Законодательство о труде Слава знал плохо, но его потрясло, что его
ХОТЯТ уволить!
- А между тем, у вас стало что-то получаться, - продолжал директор так
же спокойно и размеренно, только чаще потирая пальцем переносицу, - и мне вы
казались более зрелым, что ли...
- Я не хотел никого оскорбить.
- Верю. Но оскорбили не только двух педагогов, оскорбили весь
педагогический коллектив. Обвинение в липовых оценках - обвинение всем.
- Но я... - начал Слава, и вдруг словно перехватило горло. Перед
глазами замелькали пятна, кабинет директора перекосился и закружился. Слава
вскочил, вскрикнул, машинально поискал опору и мягко осел на стул,
ухватившись рукой за спинку.
- Что с вами? - ужаснулся Николай Петрович. - Вам плохо?
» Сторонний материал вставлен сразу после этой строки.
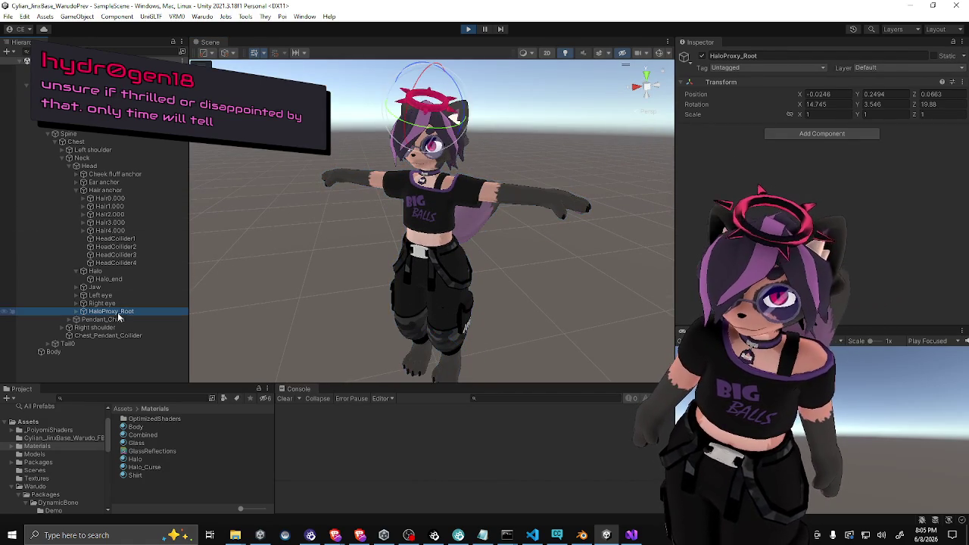
Set HeadCollider4's Dynamic Bone Collider radius to 0.04
left_click(140, 237)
- Да нет, ничего, - мысленно проговорил Слава и вдруг услышал?..
подумал?.. собственный голос:
- Прощения просим, благодетель!
- Как? - изумился директор. Он уже обегал свой стол для оказания помощи
сползающему со стула Славе. - Вы нездоровы?
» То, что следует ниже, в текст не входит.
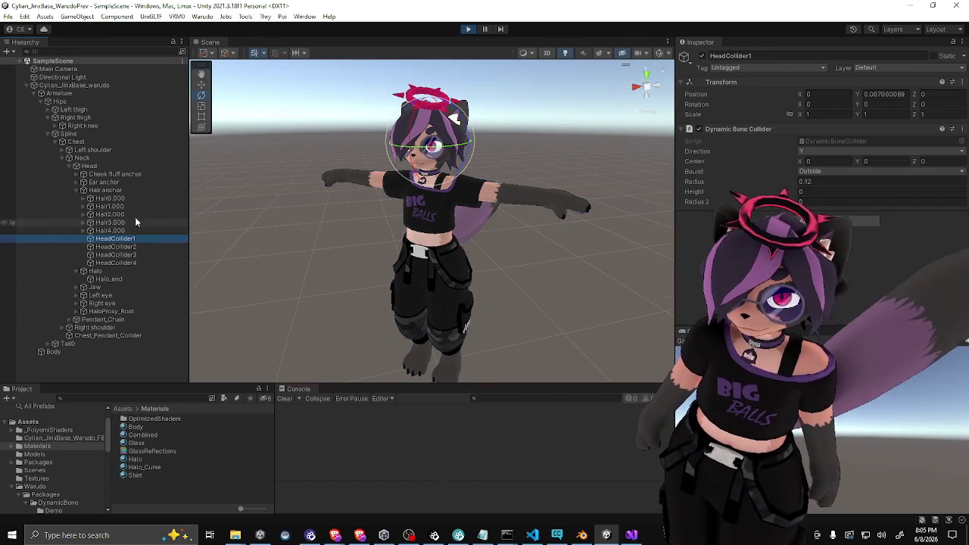
left_click(115, 262)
- Во прахе, у ног ваших унижаясь... Все претерплю заслуженно!
Не веря своим ушам, Николай Петрович потянулся пальцем к носу, дабы как
всегда потереть его, да так и замер.
- Вы издеваетесь, Станислав Петрович! Не понимаю, как можно?! Я бы
попросил... - Последние слова вышли несколько повышенными по тону.
- Грозен, ох, грозен, как Яков Лукич, мир его праху, туда ему и
дорога! - промелькнуло в голове Славы. Одновременно же он подумал: - Какой
Яков Лукич, что я несу? - А вслух прокричал со слезой в голосе: - Видя, что
прогневал, единственно о прощении ходатайствую. На доброту вашу смиренно
уповая...
- Конечно, конечно, - лепетал вконец растерявшийся Николай Петрович. -
С кем не бывает, я понимаю... мы понимаем...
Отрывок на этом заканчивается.